The NCSC warns Windows 7 users not to use email or online banking.
A spokesperson for the NCSC said: “The NCSC would encourage people to upgrade devices currently running Windows 7, allowing them to continue receiving software updates which help protect their devices.
“We would urge those using the software after the deadline to replace unsupported devices as soon as possible, to move sensitive data to a supported device and not to use them for tasks like accessing bank and other sensitive accounts.
“They should also consider accessing email from a different device.”
The agency also indicated that soon after Microsoft stopped supporting Windows XP in 2014, hackers started exploiting weaknesses in the operating system.
In 2017, the NHS was hit by the Wannacry ransomware attack – a government report concluded that the attack could have been avoided had the affected NHS trusts applied updated security patches.
A lot of companies rely on software that only runs on Windows 7. In fact, just over 25% of our Projectfusion and safedrop user base is still machines running Windows 7 (this tallies with the statistics provided by Statcounter above). So what happens next?
Businesses can pay Microsoft to continue receiving updates for Windows 7 Professional or Windows 7 Enterprise. These updates will provide up to 3 years of security patches to Windows 7. These updates will not include bug fixes and Microsoft will not provide technical support.
Charges start from £19 per device up to £200 per device. The costs increase each year (up to year three). These costs will be significant for organisations with a lot of machines running Windows 7. Windows report has obtained a breakdown of the costs and published them here.
Whilst Microsoft is officially ending support for Windows 7, Professional and Enterprise edition users can continue receiving security patches at a significant cost. Stay safe online, upgrade to Windows 10. If you’re a business user, consider paying for the additional three years of protection.
Google has announced it will continue to support its Chrome browser on Windows 7 until 2021. Microsoft have not yet said when they will stop support for their own Microsoft Edge browser running on Windows 7.
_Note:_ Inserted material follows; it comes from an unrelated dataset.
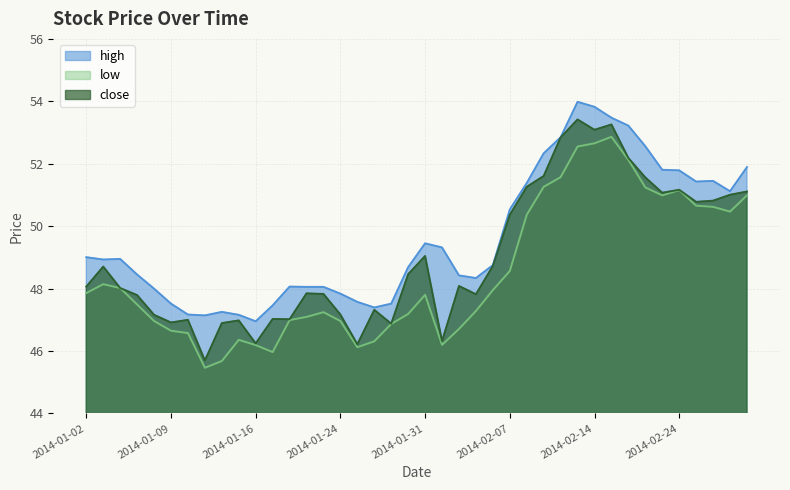

Which category has the highest value in the high series?

2014-02-13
Rik Ferguson, vice-president of security research at Trend Micro says: “Running an unpatched machine means that the flaws in the code will never be fixed and as exploits for those flaws become known and widespread, your chances of being successfully attacked grow very rapidly,”
Once you’ve upgraded to Windows 10, you’ll notice it looks a little different. Maybe you’ve been using Windows 10 for a while, but miss the look and feel of Windows 7. Here’s a guide from The Guardian to help you make Windows 10 look like Windows 7 (without the security flaws!)
Our advice, upgrade your PCs as soon as possible to help prevent cyber attacks. Or get a Mac (but we would say that as most of our team prefers working with Apple Mac’s!)